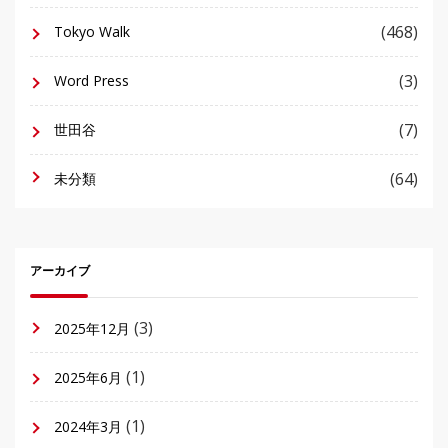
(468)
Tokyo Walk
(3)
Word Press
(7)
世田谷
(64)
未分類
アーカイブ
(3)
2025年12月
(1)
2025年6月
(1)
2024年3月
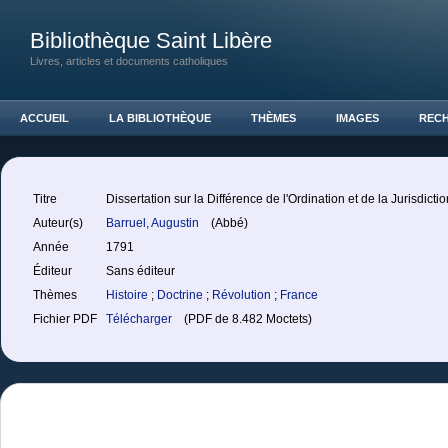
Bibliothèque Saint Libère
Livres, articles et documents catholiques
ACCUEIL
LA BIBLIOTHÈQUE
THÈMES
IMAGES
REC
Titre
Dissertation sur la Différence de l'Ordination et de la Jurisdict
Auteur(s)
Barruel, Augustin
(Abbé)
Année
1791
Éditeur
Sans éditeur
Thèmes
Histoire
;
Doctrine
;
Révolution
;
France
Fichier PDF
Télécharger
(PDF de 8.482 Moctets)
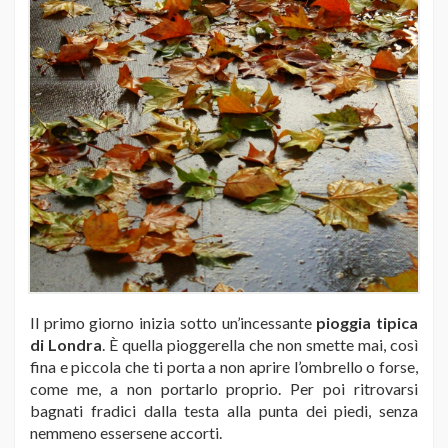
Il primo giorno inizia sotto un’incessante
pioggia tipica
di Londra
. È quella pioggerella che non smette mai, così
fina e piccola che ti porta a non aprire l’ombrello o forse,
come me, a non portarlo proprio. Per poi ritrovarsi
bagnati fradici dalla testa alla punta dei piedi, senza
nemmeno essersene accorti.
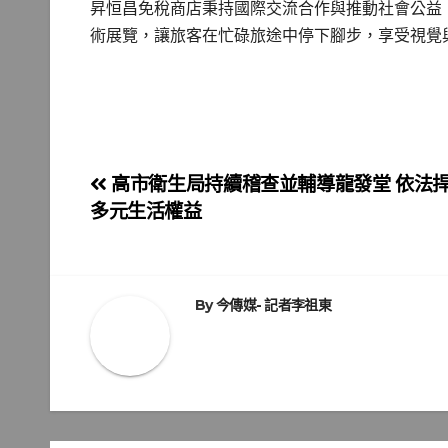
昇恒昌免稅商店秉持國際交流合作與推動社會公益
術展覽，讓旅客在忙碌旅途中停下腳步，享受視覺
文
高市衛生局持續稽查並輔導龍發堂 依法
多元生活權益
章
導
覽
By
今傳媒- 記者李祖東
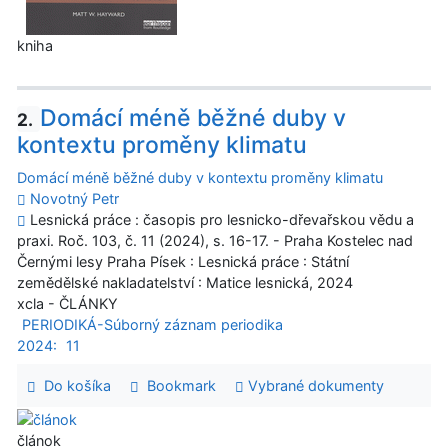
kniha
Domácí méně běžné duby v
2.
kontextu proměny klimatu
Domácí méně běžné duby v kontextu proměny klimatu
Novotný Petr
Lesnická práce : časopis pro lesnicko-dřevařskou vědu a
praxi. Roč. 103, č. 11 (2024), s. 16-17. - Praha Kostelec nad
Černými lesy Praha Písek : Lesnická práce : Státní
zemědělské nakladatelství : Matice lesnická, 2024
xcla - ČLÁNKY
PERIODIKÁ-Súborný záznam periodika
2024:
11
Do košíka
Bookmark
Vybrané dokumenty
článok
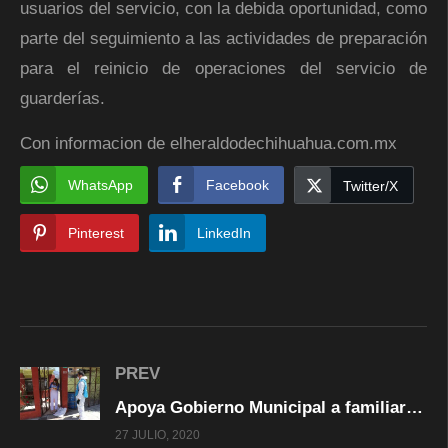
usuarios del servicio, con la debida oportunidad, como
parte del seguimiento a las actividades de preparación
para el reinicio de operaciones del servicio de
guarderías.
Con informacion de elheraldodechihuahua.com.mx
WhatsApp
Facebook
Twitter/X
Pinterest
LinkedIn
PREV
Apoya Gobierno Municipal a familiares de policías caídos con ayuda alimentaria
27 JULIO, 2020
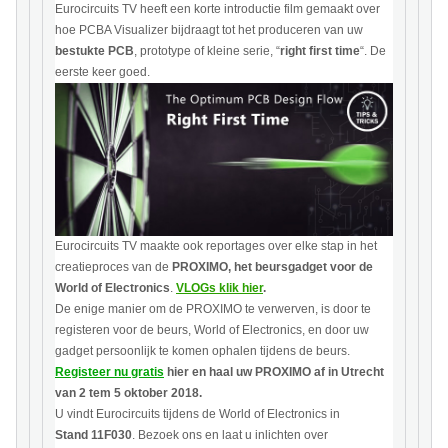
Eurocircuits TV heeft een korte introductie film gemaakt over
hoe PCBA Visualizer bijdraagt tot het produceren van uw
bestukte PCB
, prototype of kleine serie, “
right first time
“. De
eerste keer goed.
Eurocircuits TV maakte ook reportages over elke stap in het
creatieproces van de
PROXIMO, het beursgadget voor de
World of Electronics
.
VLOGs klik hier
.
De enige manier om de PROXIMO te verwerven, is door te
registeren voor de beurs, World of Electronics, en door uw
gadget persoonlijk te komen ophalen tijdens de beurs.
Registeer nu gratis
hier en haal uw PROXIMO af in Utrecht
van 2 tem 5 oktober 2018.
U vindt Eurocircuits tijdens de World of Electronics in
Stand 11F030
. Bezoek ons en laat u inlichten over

## Task objective
Write out again, word for word, the text read from each of the records above, and leave the pictures out of your answer.

## Response
(468)
Tokyo Walk
(3)
Word Press
(7)
世田谷
(64)
未分類
アーカイブ
(3)
2025年12月
(1)
2025年6月
(1)
2024年3月
Bibliothèque Saint Libère
Livres, articles et documents catholiques
ACCUEIL
LA BIBLIOTHÈQUE
THÈMES
IMAGES
REC
Titre
Dissertation sur la Différence de l'Ordination et de la Jurisdict
Auteur(s)
Barruel, Augustin
(Abbé)
Année
1791
Éditeur
Sans éditeur
Thèmes
Histoire
;
Doctrine
;
Révolution
;
France
Fichier PDF
Télécharger
(PDF de 8.482 Moctets)
Il primo giorno inizia sotto un’incessante
pioggia tipica
di Londra
. È quella pioggerella che non smette mai, così
fina e piccola che ti porta a non aprire l’ombrello o forse,
come me, a non portarlo proprio. Per poi ritrovarsi
bagnati fradici dalla testa alla punta dei piedi, senza
nemmeno essersene accorti.
昇恒昌免稅商店秉持國際交流合作與推動社會公益
術展覽，讓旅客在忙碌旅途中停下腳步，享受視覺
文
高市衛生局持續稽查並輔導龍發堂 依法
多元生活權益
章
導
覽
By
今傳媒- 記者李祖東
kniha
Domácí méně běžné duby v
2.
kontextu proměny klimatu
Domácí méně běžné duby v kontextu proměny klimatu
Novotný Petr
Lesnická práce : časopis pro lesnicko-dřevařskou vědu a
praxi. Roč. 103, č. 11 (2024), s. 16-17. - Praha Kostelec nad
Černými lesy Praha Písek : Lesnická práce : Státní
zemědělské nakladatelství : Matice lesnická, 2024
xcla - ČLÁNKY
PERIODIKÁ-Súborný záznam periodika
2024:
11
Do košíka
Bookmark
Vybrané dokumenty
článok
usuarios del servicio, con la debida oportunidad, como
parte del seguimiento a las actividades de preparación
para el reinicio de operaciones del servicio de
guarderías.
Con informacion de elheraldodechihuahua.com.mx
WhatsApp
Facebook
Twitter/X
Pinterest
LinkedIn
PREV
Apoya Gobierno Municipal a familiares de policías caídos con ayuda alimentaria
27 JULIO, 2020
Eurocircuits TV heeft een korte introductie film gemaakt over
hoe PCBA Visualizer bijdraagt tot het produceren van uw
bestukte PCB
, prototype of kleine serie, “
right first time
“. De
eerste keer goed.
Eurocircuits TV maakte ook reportages over elke stap in het
creatieproces van de
PROXIMO, het beursgadget voor de
World of Electronics
.
VLOGs klik hier
.
De enige manier om de PROXIMO te verwerven, is door te
registeren voor de beurs, World of Electronics, en door uw
gadget persoonlijk te komen ophalen tijdens de beurs.
Registeer nu gratis
hier en haal uw PROXIMO af in Utrecht
van 2 tem 5 oktober 2018.
U vindt Eurocircuits tijdens de World of Electronics in
Stand 11F030
. Bezoek ons en laat u inlichten over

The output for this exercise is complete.